Il est juste toutefois de relever : d’une part qu’une nouvelle Joint Resolution fut sollicitée pour engager l’agression contre l’Irak en 2002 – l’affaire, il est vrai, était vraiment énorme, propre à déstabiliser une immense et stratégique région, et tel fut d’ailleurs le cas – ; et d’autre part que M. Bush, alors, ne put bénéficier, pour cette « Authorization for use of Military Force against Iraq » [n° 114 du 16 octobre 2002], de l’unanimité, mais seulement de larges majorités, car l’opinion et les parlementaires avaient commencé – lentement, certes, et partiellement – à se ressaisir.

Pour ceux qui en seraient curieux, un lien avec cette résolution :

https://www.congress.gov/107/plaws/publ243/PLAW-107publ243.pdf

Au fond, des mandats du second Bush, il ressortit que la Maison-Blanche ne manquait pas de se tourner vers le Congrès, mais si et seulement si le caractère considérable des opérations envisagées d’une part, et la prévision d’un soutien parlementaire assuré d’autre part, permettaient d’attendre d’une telle démarche un bénéfice certain et de se couvrir pour l’avenir au cas où les conflits déclenchés s’éterniseraient, appelant un appui financier considérable et durable du Congrès.

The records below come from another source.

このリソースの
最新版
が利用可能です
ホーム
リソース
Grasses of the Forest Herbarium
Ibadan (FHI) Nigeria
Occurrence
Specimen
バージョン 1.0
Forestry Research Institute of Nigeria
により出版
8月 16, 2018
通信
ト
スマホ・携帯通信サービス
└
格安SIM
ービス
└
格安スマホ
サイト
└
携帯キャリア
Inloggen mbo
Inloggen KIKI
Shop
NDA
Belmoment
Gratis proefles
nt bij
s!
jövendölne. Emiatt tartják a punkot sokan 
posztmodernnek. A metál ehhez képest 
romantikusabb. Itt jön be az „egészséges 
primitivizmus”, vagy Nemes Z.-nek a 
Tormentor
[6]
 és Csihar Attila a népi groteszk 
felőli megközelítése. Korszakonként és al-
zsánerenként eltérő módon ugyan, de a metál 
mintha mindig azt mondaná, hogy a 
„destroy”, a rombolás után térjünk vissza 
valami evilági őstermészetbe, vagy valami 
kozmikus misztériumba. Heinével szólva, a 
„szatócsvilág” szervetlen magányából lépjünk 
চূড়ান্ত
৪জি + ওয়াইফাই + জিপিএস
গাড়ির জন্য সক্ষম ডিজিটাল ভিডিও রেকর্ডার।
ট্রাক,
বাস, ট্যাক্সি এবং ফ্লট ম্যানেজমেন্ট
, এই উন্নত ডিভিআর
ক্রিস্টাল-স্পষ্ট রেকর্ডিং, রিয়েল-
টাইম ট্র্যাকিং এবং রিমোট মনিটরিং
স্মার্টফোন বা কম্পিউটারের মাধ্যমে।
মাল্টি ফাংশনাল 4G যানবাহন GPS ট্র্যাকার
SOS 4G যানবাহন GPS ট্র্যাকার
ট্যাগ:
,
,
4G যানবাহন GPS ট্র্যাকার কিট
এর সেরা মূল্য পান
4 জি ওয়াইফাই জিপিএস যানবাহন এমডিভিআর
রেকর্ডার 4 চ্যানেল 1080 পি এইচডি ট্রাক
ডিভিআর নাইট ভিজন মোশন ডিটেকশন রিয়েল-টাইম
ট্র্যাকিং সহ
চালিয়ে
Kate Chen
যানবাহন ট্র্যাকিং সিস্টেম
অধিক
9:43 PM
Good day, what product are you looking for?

Mais le caractère opportuniste du choix à chaque fois accompli par l’Exécutif fut confirmé en 2011 lors de la scandaleuse affaire libyenne. L’on se retrouvait alors dans une affaire assez comparable à celle de la Yougoslavie – avec le propos d’une « ingérence humanitaire » alléguée, au nom de quelque « responsabilité de protéger ». Le président Obama procéda bien à une notification de son action auprès du Congrès, mais il ne demanda aucune autorisation ; il espérait que l’affaire serait vite expédiée ; comme ce ne fut pas tout à fait le cas, il fit publier une doctrine contestable, et qui fut contestée largement, soutenant que le War Powers Act ne trouvait pas application puisque les États-Unis ne se trouvaient pas engagés à proprement parler dans des « hostilities », selon la terminologie de la résolution de 1973.

Quoi qu’il en soit, et quoi que l’on pense, et d’un tel cadre légal, et de telles pratiques, et des choix récents de M. Trump, il serait ici – puisque telle est la question dont nous sommes partis – assez difficile de considérer que le comportement de celui-ci vis-à-vis du Congrès en cette affaire ait manifesté une particulière mauvaise volonté.